Pre-trading expenses – Overview
The normal rules apply when determining if a company has started to trade. This means a company is treated as starting to carry on a trade when it starts to be within the charge to corporation tax (S41 CTA 2009). To determine if the company has started to trade the same factors should be considered as would be considered with a UK resident company.
Where there are write-downs in the value of a property before 5th July 2016 - and the company then falls within the new charge - the opening value of the property would follow UK GAAP or IFRS. Subsequently, the opening value of the property would take into account the write-down, but the costs represented by the write-downs are to be treated as pre-trading expenses if incurred in the seven years prior to the deemed commencement of a trade. To the extent that the write-down is reversed, there should be a corresponding adjustment to the value of pre-trading expenses.
Expenditure may have been incurred prior to this date and in most instances relief for pre trading expenditure will be obtained under the normal rules in S57 Income Tax (Trading and Other Income) Act 2005 (ITTOIA 2005) or S61 Corporation Tax Act 2009 (CTA 2009)). Guidance on these rules can be found at BIM46350.
Where a company was already within the charge to corporation tax as a result of carrying on the relevant trade through a permanent establishment in the UK, a deduction would not have been given to any element of expenditure which was not related to the UK PE. Without the introduction of specific rules no relief would be given under the pre trading rules as the trade would have already commenced.

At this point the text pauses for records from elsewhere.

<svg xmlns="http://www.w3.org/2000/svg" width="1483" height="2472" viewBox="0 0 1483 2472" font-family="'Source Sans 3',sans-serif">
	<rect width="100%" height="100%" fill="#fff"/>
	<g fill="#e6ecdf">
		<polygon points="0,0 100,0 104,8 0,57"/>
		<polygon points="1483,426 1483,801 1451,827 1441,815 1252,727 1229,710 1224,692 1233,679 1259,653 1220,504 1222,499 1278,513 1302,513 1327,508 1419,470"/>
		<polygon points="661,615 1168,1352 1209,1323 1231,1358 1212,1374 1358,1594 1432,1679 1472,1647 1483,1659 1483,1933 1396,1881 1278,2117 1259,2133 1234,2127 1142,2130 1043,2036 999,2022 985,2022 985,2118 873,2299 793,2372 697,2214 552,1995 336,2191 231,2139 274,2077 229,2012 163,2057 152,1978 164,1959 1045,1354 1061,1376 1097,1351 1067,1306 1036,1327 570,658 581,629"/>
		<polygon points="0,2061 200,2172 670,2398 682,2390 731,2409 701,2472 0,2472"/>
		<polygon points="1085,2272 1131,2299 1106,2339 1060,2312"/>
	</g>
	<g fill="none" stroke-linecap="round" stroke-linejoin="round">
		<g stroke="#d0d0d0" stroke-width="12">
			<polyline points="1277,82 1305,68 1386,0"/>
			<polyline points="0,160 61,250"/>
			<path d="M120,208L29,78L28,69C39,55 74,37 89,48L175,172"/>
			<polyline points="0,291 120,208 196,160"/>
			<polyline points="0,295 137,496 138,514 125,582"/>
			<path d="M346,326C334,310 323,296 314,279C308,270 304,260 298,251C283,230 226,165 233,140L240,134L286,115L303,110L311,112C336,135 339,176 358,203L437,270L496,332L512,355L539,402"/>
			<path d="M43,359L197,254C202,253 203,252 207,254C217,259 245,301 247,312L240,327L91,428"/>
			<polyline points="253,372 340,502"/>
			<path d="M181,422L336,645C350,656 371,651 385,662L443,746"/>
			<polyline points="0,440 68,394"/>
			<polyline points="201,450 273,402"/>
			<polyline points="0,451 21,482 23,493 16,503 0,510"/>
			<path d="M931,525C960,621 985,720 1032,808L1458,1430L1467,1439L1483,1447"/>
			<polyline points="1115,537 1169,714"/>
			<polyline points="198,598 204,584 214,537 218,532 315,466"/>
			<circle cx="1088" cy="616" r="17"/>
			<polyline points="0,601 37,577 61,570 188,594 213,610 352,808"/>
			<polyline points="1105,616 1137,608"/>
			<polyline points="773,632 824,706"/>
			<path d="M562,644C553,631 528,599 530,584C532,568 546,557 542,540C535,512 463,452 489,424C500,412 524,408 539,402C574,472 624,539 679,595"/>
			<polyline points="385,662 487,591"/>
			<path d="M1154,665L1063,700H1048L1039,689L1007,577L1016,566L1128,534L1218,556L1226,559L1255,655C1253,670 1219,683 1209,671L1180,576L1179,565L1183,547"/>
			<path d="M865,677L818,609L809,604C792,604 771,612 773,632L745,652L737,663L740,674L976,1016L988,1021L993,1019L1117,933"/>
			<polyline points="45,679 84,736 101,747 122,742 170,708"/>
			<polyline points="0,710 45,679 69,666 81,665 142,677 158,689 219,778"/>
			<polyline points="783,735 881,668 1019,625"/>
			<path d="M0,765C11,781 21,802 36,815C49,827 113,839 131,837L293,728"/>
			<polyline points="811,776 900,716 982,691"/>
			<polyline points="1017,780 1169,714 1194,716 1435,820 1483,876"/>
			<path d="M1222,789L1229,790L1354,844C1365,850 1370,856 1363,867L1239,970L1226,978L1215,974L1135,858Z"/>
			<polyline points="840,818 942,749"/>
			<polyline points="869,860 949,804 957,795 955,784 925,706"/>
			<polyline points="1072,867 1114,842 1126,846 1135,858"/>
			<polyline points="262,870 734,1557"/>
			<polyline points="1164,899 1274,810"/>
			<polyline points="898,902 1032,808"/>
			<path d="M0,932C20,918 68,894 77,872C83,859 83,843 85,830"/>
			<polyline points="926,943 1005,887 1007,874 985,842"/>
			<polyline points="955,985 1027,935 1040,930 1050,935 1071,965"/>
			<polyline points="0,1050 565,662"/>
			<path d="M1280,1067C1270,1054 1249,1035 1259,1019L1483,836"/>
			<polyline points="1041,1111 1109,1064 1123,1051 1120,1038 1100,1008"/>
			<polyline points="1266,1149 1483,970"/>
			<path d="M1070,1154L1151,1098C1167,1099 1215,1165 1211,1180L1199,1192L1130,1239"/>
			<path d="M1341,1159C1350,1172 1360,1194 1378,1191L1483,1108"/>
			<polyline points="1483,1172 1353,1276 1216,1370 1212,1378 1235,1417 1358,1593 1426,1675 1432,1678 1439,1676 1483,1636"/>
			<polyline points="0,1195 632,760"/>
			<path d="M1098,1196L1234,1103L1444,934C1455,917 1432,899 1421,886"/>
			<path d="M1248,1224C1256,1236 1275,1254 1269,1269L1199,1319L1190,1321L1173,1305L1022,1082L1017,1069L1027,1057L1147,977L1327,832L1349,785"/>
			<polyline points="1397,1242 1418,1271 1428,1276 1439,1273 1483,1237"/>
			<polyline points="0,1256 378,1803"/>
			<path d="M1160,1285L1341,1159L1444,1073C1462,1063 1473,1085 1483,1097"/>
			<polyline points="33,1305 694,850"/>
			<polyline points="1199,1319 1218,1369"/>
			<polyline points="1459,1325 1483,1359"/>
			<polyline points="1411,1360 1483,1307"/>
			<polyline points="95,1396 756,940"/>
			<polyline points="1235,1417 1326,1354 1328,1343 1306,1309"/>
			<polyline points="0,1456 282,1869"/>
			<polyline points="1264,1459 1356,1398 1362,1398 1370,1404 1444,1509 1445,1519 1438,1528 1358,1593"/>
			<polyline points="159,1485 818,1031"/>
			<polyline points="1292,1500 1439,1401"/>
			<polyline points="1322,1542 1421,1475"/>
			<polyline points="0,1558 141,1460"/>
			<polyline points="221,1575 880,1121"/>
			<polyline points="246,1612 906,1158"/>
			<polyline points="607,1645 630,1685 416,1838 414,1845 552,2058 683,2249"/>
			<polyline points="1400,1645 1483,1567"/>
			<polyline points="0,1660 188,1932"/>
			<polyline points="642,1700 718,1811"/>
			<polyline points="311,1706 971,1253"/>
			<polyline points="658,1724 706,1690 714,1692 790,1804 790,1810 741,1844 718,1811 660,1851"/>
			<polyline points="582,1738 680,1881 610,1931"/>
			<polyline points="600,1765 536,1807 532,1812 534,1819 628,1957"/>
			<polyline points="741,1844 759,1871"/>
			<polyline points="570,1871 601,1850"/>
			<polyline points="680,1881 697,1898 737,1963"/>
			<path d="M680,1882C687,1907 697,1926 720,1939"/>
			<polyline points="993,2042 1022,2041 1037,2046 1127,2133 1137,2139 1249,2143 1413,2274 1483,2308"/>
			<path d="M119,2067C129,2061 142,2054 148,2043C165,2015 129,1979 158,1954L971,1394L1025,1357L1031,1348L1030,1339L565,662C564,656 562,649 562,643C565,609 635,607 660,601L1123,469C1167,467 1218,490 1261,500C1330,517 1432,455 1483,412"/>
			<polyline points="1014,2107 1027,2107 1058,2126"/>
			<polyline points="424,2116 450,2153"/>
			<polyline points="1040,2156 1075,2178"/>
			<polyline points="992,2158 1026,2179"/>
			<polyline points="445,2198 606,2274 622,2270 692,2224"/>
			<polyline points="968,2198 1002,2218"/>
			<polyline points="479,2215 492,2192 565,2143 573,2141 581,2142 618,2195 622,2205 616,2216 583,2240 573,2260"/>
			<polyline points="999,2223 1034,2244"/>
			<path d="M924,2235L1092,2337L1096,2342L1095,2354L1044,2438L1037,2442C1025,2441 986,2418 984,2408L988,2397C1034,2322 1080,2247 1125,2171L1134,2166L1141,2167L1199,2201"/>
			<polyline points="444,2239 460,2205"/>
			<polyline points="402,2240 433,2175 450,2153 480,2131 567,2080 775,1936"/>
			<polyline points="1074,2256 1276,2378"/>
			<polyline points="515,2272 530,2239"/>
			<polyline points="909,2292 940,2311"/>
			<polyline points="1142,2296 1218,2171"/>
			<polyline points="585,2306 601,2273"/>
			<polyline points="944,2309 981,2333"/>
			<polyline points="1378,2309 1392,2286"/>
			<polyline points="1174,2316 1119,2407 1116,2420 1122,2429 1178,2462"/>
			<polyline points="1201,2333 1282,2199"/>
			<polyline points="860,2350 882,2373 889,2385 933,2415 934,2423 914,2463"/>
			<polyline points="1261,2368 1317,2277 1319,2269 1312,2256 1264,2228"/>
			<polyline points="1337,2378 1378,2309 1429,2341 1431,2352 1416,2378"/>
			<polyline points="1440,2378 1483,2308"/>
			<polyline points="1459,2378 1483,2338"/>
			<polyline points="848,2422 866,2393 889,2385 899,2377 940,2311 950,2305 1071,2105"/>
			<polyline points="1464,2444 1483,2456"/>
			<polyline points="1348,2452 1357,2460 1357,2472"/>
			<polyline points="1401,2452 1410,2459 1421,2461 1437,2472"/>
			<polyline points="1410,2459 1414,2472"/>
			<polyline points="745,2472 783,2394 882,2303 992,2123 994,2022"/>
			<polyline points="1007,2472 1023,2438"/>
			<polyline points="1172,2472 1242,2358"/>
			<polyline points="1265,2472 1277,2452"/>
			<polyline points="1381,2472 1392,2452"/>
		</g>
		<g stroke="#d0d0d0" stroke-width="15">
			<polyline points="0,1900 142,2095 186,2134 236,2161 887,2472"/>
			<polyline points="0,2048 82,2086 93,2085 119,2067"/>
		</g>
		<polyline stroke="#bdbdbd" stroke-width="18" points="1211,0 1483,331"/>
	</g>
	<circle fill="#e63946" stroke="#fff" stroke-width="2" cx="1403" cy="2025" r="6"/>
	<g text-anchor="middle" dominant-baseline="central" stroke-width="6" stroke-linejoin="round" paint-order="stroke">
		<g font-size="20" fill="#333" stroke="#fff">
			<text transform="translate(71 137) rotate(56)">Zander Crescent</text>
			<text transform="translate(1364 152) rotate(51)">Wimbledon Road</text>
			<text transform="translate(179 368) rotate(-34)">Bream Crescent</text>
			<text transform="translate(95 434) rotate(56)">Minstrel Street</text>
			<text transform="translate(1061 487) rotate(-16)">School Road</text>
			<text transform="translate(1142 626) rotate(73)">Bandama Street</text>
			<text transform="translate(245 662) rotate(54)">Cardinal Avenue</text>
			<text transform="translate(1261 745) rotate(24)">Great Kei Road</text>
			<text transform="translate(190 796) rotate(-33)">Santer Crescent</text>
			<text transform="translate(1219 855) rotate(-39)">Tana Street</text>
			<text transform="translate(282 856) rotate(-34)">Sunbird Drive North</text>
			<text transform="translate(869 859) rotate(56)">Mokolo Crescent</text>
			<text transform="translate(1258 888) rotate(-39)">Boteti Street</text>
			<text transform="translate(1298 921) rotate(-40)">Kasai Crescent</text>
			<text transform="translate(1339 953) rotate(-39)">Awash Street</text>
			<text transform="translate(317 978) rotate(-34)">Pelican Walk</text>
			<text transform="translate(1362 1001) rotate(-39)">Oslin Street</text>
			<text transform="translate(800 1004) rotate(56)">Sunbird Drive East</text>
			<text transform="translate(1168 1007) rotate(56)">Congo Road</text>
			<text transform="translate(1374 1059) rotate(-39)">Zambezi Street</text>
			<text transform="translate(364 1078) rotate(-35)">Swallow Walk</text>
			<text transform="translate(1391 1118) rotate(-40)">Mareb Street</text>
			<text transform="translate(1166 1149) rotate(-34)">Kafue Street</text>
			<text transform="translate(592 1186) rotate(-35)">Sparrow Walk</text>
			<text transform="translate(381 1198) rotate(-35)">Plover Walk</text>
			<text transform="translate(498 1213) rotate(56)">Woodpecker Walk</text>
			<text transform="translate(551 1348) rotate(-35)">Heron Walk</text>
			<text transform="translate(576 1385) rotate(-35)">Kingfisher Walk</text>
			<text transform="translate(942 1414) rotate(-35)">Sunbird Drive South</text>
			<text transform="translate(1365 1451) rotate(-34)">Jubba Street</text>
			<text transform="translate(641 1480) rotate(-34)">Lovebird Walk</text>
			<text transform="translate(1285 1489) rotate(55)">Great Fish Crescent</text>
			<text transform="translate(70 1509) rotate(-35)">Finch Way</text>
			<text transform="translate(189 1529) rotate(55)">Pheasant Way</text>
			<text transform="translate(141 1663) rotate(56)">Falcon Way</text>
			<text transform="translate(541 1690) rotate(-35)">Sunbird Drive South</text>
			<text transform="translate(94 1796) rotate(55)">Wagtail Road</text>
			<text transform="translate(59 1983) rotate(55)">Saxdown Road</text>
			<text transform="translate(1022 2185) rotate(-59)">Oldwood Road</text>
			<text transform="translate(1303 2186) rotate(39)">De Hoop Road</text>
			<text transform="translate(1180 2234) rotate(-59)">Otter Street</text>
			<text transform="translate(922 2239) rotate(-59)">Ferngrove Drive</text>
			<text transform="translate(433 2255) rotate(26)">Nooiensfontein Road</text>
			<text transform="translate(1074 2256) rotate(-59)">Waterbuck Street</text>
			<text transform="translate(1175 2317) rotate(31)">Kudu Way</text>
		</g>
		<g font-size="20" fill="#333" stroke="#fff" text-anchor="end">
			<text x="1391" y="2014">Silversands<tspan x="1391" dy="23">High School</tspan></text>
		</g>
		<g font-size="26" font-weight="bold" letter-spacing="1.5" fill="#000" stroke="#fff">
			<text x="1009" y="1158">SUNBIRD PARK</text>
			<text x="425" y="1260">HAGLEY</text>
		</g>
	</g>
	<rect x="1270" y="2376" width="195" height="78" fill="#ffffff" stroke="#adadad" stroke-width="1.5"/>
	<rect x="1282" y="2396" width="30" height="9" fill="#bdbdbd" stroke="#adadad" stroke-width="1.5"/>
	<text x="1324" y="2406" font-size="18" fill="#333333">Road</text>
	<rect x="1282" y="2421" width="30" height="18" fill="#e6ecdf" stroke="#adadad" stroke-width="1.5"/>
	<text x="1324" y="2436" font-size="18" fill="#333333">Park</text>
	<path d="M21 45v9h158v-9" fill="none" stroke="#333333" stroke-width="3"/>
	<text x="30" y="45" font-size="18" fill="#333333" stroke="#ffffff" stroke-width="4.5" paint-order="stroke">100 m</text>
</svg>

Specific rules have been introduced in Section 80 of FA 2016 to ensure Section 61 will apply to provide relief for this expenditure.
Where the conditions listed below are met, Section 61 CTA 2009 will apply as if the company had started to carry on the relevant trade at the point the company is first within the charge to corporation tax.
The following conditions must be met:
- No deduction would otherwise be available for the expenses in question.
- The company would have been eligible for a deduction under Section 41 or 61 of CTA 2009, if it had not been carrying on a relevant trade before coming within the charge to corporation tax as a consequence of dealing in or developing UK land.
- No relief can have been obtained for these expenses under the law of any other country other than the UK. HMRC consider relief to have been given where there is any reduction in the tax payable in any country other than the UK.
For the purposes of this legislation ‘The relevant trade’ means the trade of dealing in or developing UK land – see Section 5(2) and Section 5B of CTA 2009.
Company A has been developing land in the UK for many years through a UK permanent establishment.
In 2014, Company A commenced ‘Project X’ in the UK. Company A incurred employee expenses of £2m in respect of Project X in 2014, none of which were attributable to the UK permanent establishment. Company A disposes of Project X in August 2016.
Because Company A already had a UK permanent establishment, it fell within the charge to corporation tax. Because Company A was trading prior to the introduction of the new legislation on 5 July 2016, the £2m employee expenses would not be ‘pre-trading expenditure’ were it not for special provisions.
So long as relief has not already been given, Company A can have relief for the £2m, to be taken into account as pre-trading expenditure under the assumption that Company A had first started trading in the UK from the commencement date of the new legislation (5 July 2016).